**INSTRUCTIONS FOR THE TASK:** Set out each line from the following listing that includes the word "Balls".
(Beginning of DATA TO USE)
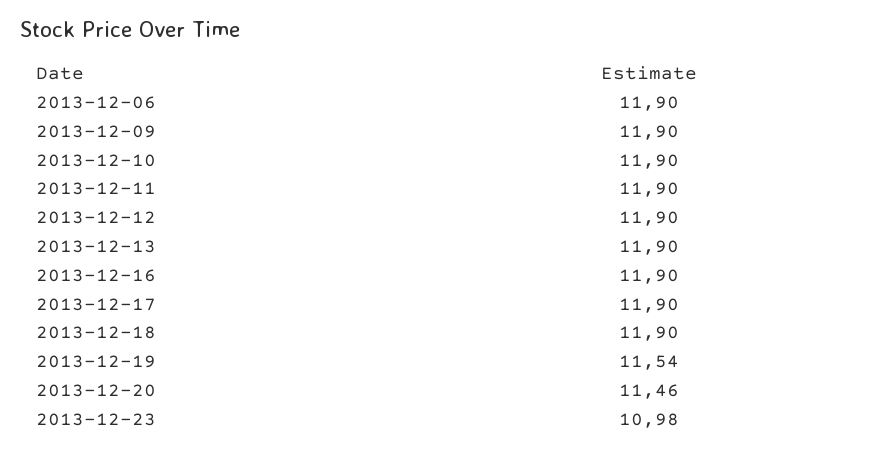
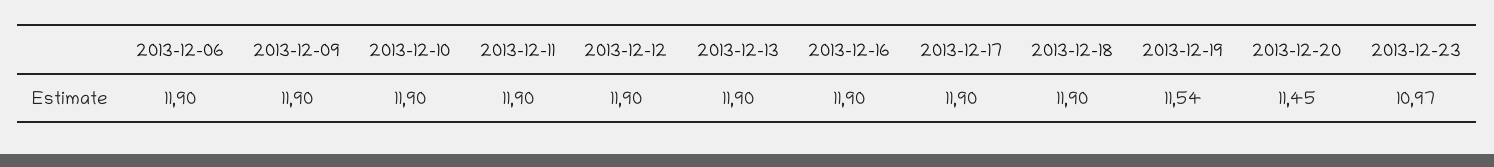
2013-12-20: 11.46 -> 11.45
2013-12-23: 10.98 -> 10.97

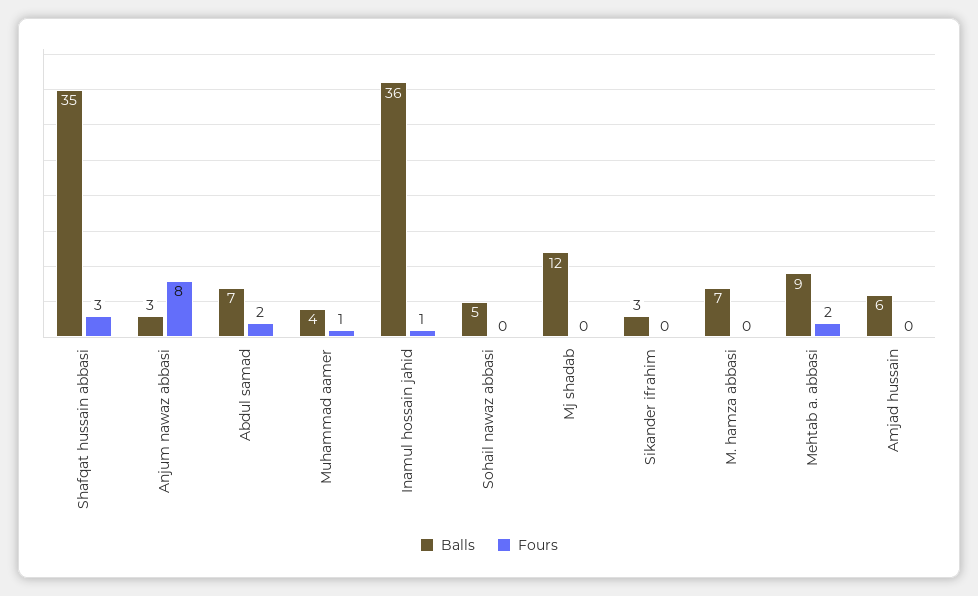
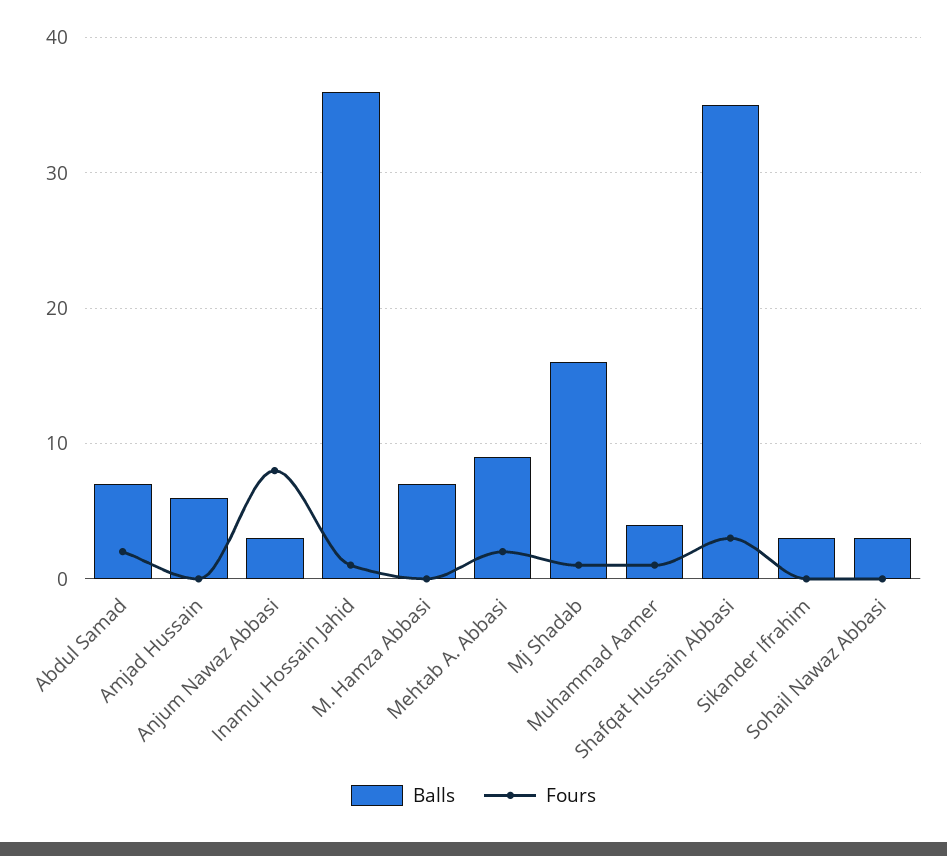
Balls, Sohail nawaz abbasi: 5 -> 3
Balls, Mj shadab: 12 -> 16
Fours, Mj shadab: 0 -> 1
(End of DATA TO USE)
**SOLUTION:**
Balls, Sohail nawaz abbasi: 5 -> 3
Balls, Mj shadab: 12 -> 16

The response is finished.